Dziennik budowy jk69
To już naprawdę ostatni post dzisiaj, przyrzekam!!!!!!! Ale nie mogłam się powstrzymać ...
Kilka wpisów "w tył" napisalam, ze priorytetem jest uporządkowanie działki na zewnątrz i poskromienie wody deszczowej... Temat jest skomplikowany, i wiem, że sama sobie z nim nie poradzę "mentalnie" ...

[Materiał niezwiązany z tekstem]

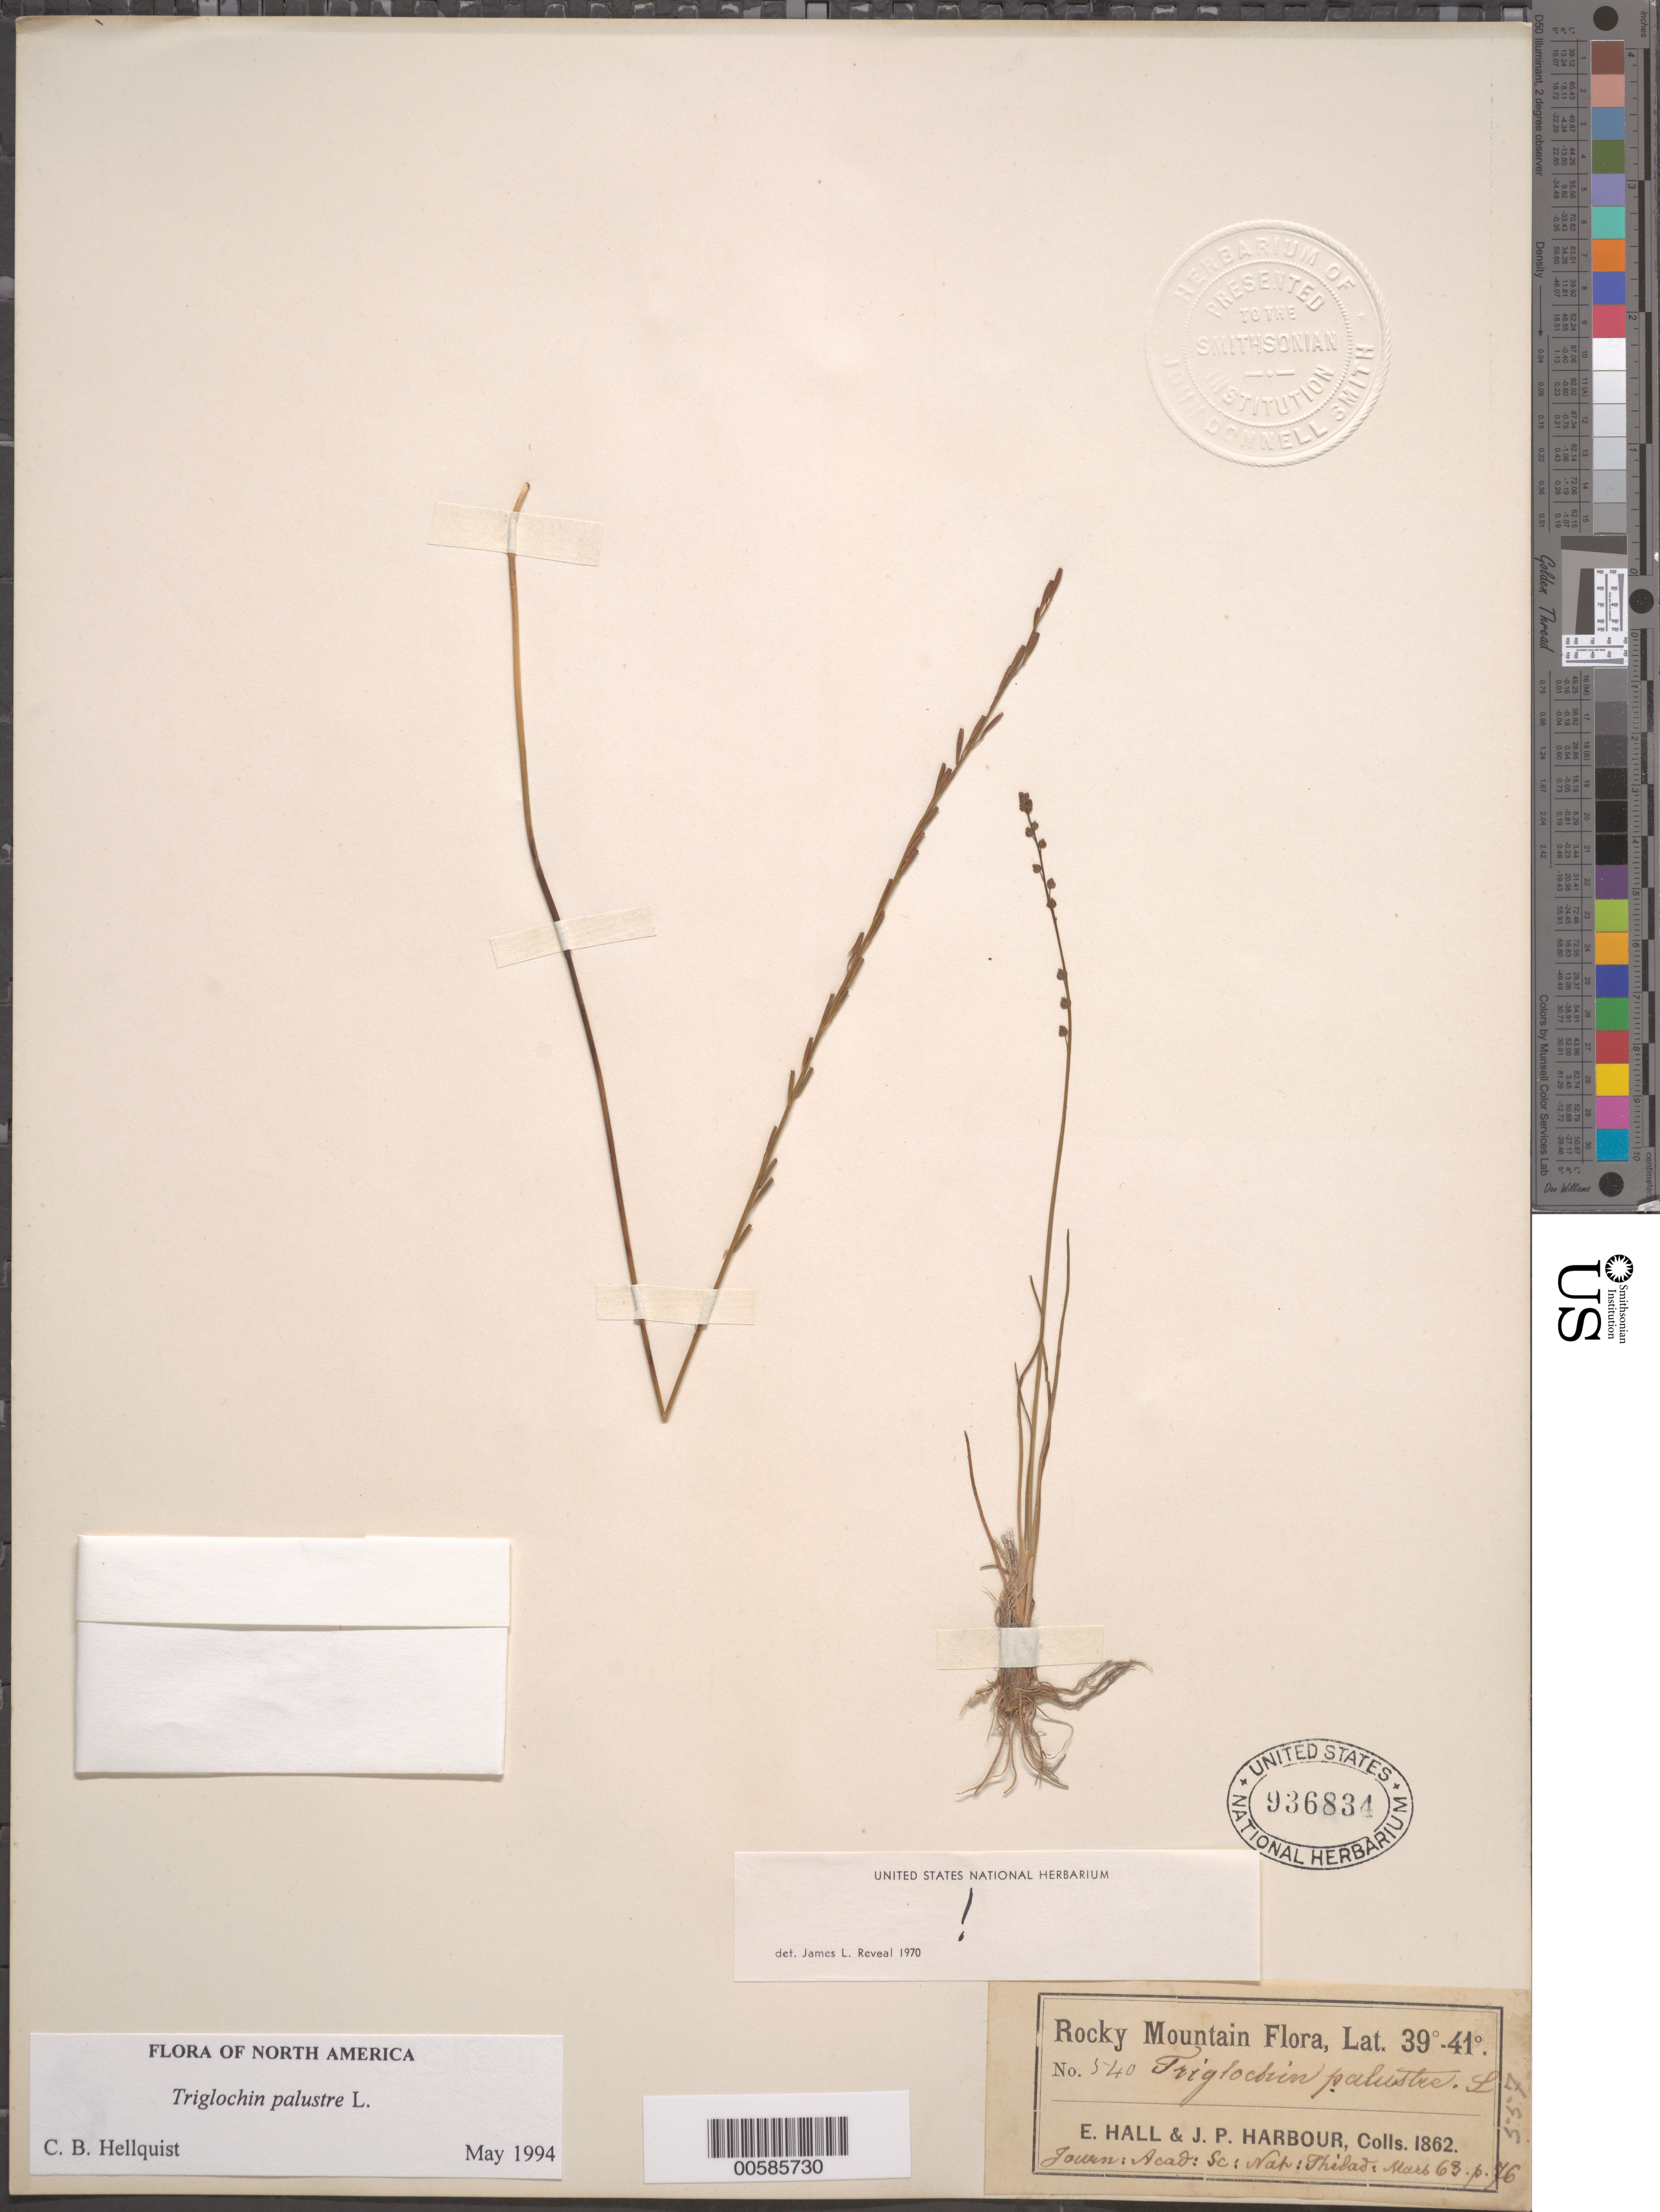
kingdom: Plantae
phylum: Tracheophyta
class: Liliopsida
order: Alismatales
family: Juncaginaceae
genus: Triglochin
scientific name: Triglochin palustris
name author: L.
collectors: E. Hall & J. Harbour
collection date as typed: Mar 1863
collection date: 1863-03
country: United States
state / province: Colorado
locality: Rocky Mtns. Flora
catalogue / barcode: US 936834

A tu przed chwilą dryń, dryń, komórka radośnie podskakuje na biurku - Pan J! Uprzejmie zapytuje, czy już sobie wybudowałam murek pod taras (już byliśmy umówini w sierpniu, ale ja tematu murku pod taras wtedy nie miałam siły tykać). Byłam przekonana, że nie uda się już Panu J. znaleźć tygdnia dla mnie w tym roku. I niespodzianka - jesteśmy umówieni w czwartek! Pan J - jak już pisałam - tani nie jest ... ale potrafi doradzić i zorganizować takie "łączone" (koparki, rury, studzienki, mury i wszystko na raz oraz pod dobrym kątem!) roboty ...
Muszę wreszcie to zrobić bo kiedy pada deszcz, to płakać mi się chce od nadmiaru wody (nie w oczach, ale przed domem).
WYŁĄCZAM KOMPUTER!!!!!!!!!!!!!!!!!!!!!!!!!!!!!!!!!!!!!!!!!!!!!!!!!!!!!!!!!!!!!!!!!